MPL 2 section 11

John Cowan cowan at mercury.ccil.org
Tue Nov 30 22:06:02 UTC 2010


Tzeng, Nigel H. scripsit:

> Heh...here I attempt to summarize a summarization ...

And mine, in turn, was only a summary of what Larry has said at much
greater length.

> 1) You have been granted rights to distribute the source code because it's
> open source.
> 2) Putting these source files in a tarball isn't a derived work but a
> collection of works that you have rights to distribute either via #1 or
> because you wrote it.
> 3) The compiled version of that tarball collection isn't a derived work
> either.
> 4) Therefore anyone can create such a work because of the above chain even
> though the FSF says they believe you cannot.

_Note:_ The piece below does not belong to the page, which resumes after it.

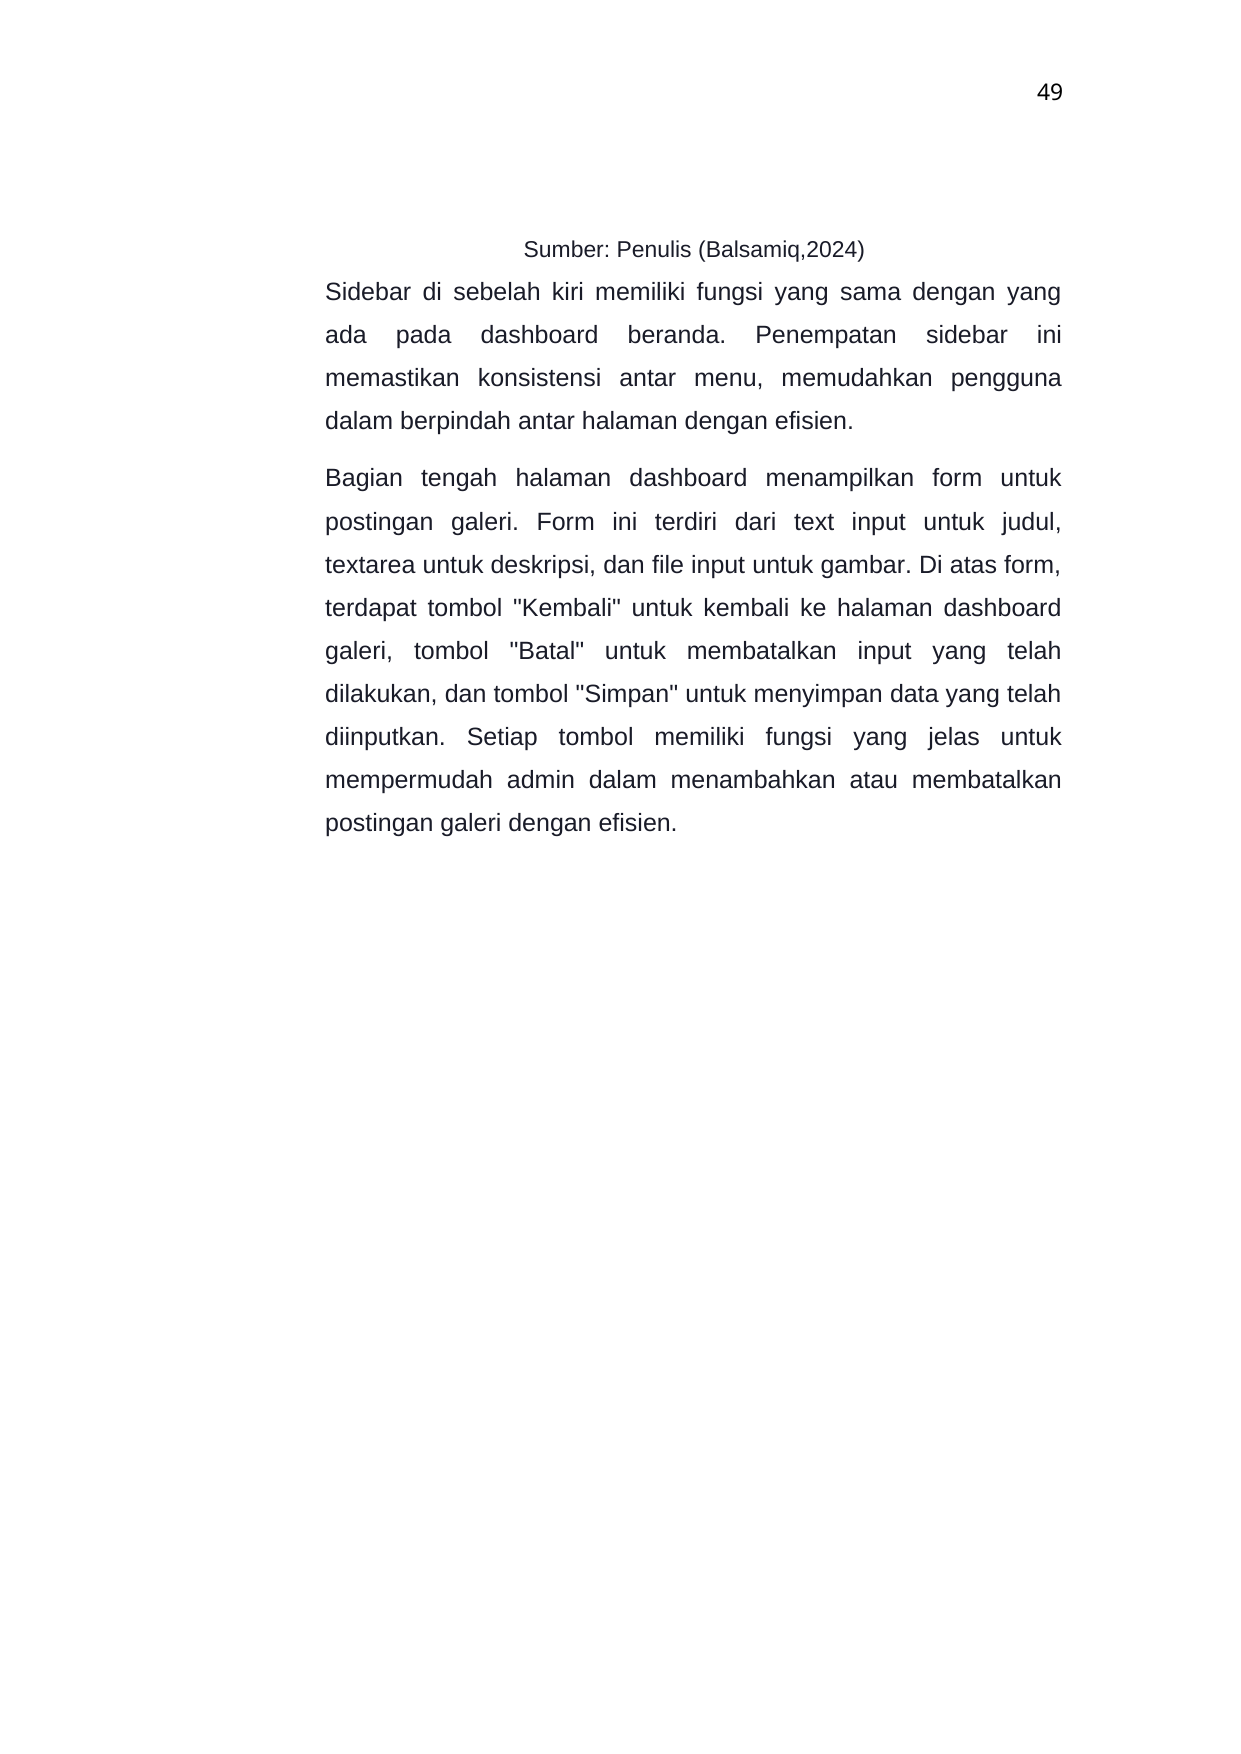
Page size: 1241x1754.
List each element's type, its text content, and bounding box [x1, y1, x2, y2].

So it is their interpretation
> of what is or isn't a derived work is questioned.

Exactly so.  Thanks for the summary.

> Presumably you still need to provide a copy of the GPL'd source to retain #1
> but not of the other parts of the collection if they do not require
> it...which would result in GPL being a weak copyleft.

Quite, which is why the OSL (which embodies Larry's view) is only a
weak copyleft.

> Whether successfully defending 2 & 3 in court is a pyrrhic victory is
> somewhat debatable.  Certainly the FSF would not like that outcome since it
> would invalidate the concept of strong copyleft.  Few, if anyone, in the
> open source community is likely to actually want this.

As I said, no one wants to be the bad boy who killed the GPL.
It's bad for business.

-- 
John Cowan  cowan at ccil.org  http://www.ccil.org/~cowan
Thor Heyerdahl recounts his attempt to prove Rudyard Kipling's theory
that the mongoose first came to India on a raft from Polynesia.